[begin Quoted text]
In Honor Of The 144th Anniversary
Of The Paris Commune-From The American Left History Blog Archives(2007)
- On American Political Discourse
Markin comment (Winter 2015):
In the period 2006-2008 I, in vain,
attempted to put some energy into analyzing the blossoming American
presidential campaign since it was to be, as advertised at least, a watershed
election, for women, blacks, old white anglos, latinos, youth, etc. In the
event I had to abandon the efforts in about May of 2008 when it became obvious,
in my face obvious, that the election would be a watershed only for those who
really believed that it would be a watershed election. The four years of the
Obama presidency, the 2012 American presidential election campaign, and world
politics have only confirmed in my eyes that that abandonment was essentially
the right decision at the right time and my only fear is that now that Obama
and his lame duck presidency are in full flower that as the machines are
gearing up for the 2016 presidential campaign maw I will seeking another watershed
election where there is none will be tempted, sorely tempted to put my foot in
the waters of campaign commentary again. If I do so I deserve the fate that
befell Theodore White in his endless campaign books every four years starting
with the JFK-Nixon fistfight in 1960 which left his a blathering idiot before he
was done. Or worse since he was (is) something of a muse for me what happened
to the later Hunter Thompson, Doctor Gonzo when he got caught up in the avalanche
of presidential campaigns which probably played no little part in his eventual
suicide. I am forewarned.
[end Quoted text]
[begin Records shown]
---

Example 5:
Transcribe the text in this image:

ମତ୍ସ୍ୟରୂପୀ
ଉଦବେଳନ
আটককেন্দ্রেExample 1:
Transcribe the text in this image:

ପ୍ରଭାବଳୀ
[end Records shown]
[begin Records shown]
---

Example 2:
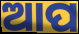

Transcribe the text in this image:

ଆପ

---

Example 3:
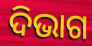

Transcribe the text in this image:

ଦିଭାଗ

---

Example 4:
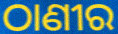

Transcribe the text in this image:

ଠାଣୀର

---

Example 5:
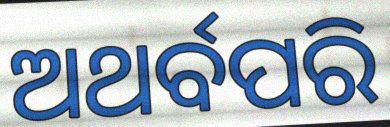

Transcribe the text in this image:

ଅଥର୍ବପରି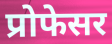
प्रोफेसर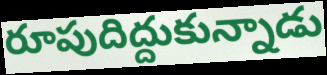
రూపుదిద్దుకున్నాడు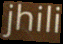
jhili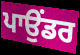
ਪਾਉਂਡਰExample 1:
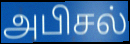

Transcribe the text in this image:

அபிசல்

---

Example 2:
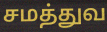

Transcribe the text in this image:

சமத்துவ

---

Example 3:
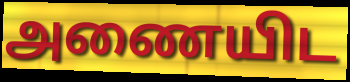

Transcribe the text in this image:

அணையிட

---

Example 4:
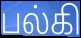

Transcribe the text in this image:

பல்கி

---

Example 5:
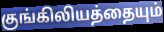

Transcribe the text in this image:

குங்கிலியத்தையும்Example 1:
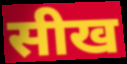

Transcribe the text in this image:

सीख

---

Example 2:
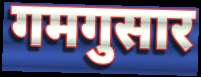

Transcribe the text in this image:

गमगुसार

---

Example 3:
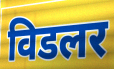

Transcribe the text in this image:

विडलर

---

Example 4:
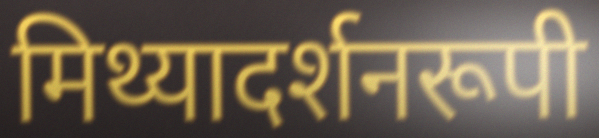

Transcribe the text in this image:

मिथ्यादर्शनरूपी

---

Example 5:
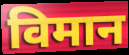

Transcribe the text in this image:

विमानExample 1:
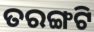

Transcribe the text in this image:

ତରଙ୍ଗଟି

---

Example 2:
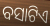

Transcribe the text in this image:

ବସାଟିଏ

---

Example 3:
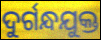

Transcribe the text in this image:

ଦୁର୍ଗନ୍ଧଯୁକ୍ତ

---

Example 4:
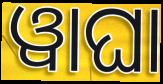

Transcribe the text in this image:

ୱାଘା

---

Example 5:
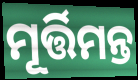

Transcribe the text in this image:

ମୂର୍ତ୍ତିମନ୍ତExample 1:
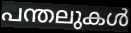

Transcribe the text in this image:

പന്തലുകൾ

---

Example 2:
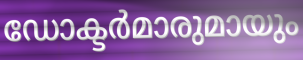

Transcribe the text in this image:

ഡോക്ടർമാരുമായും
[end Records shown]
[begin Records shown]
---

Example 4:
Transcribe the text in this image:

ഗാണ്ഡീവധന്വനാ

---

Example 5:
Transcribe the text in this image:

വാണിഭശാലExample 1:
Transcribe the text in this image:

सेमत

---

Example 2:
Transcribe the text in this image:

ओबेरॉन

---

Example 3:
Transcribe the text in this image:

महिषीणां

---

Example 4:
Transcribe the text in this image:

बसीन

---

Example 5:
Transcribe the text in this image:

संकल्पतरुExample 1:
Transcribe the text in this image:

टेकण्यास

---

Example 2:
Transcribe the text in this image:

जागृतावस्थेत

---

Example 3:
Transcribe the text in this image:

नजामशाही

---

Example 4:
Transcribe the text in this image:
[end Records shown]
Exercise task 1:
Answer these questions from the comment on American political discourse, one line each:
(a) In about what month and year did the writer abandon the effort to analyze the presidential campaign?
(b) With which election did Theodore White's campaign books start?
(c) What other name does the comment give Hunter Thompson?
Exercise task 2: Continue the comment on American political discourse, starting after its final sentence.

Exercise result 1:
(a) About May of 2008.
(b) The JFK-Nixon election of 1960.
(c) Doctor Gonzo.

Exercise result 2:
In short, let the well- paid bourgeois
commentators go on and on with their twitter (literally now as that stunted social
network operation replaces Facebook
as the place to be). I, we, had (have) better things to do like fighting
against the permanent wars, the permanent war economies, the struggle for more
and better jobs, and for a workers’ party that fights for a workers government
. That is where the link to the Paris Commune comes in which in its time was a
beacon for the international working class, a first failed attempt for the
fellahin to taek charge of their own lives, govern as they saw fit. So with the
Paris Commune and its lessons as heady backdrop we have enough, more than enough
to do, right? Still a look back at some of the stuff I wrote then as talking
points to drown out the coming deluge does not have a bad feel to it. Read on.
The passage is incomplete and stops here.